Inflammatory bowel disease (IBD) has the propensity to affect patients who are in their late teens and early 20s, an age when most people decide on their educational and career directions. This review describes the effects that IBD has on the continuum of education and employment. Patients with Crohn's disease and ulcerative colitis attain a similar level of education as that of the general population. The quality of life of such patients in school, as measured by both patients' and teachers' perceptions, indicates that, despite the difficulties that students face in terms of missed school time and physical inconveniences, teachers are generally perceived by students to have favorable attitudes toward helping them. Even though earlier work in the area of employment has suggested that the occurrence of IBD is clustered among people in white-collar positions, recent data have suggested that certain environmental risks for IBD (i.e., sedentary or indoor jobs) may be associated with jobs classified as being white-collar, and therefore having a white-collar job may in itself not be a risk factor for the development of IBD. Patients with IBD have a higher rate of nonparticipation in the labor force, and the participation rate seems to maintain steady levels over time.
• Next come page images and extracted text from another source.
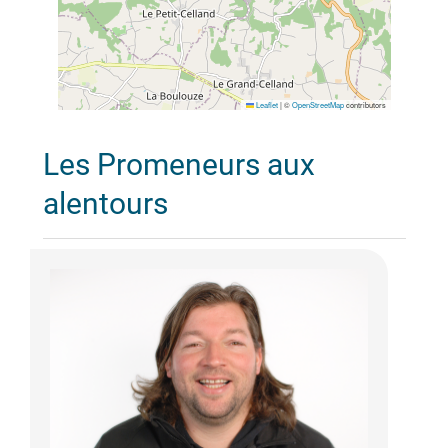
Leaflet
|
©
OpenStreetMap
contributors
Les Promeneurs aux
alentours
A majority of patients with IBD continue in the same employment positions over a period of years. Patients with IBD, especially those who have undergone surgery, took more sick leave than their counterparts without IBD. A majority of patients with IBD favored the disclosure of their diagnosis to their employers and perceived little discrimination in the workplace. Furthermore, most employers were perceived by their employees with IBD as having fair attitudes toward the compensation provided for their employees with IBD.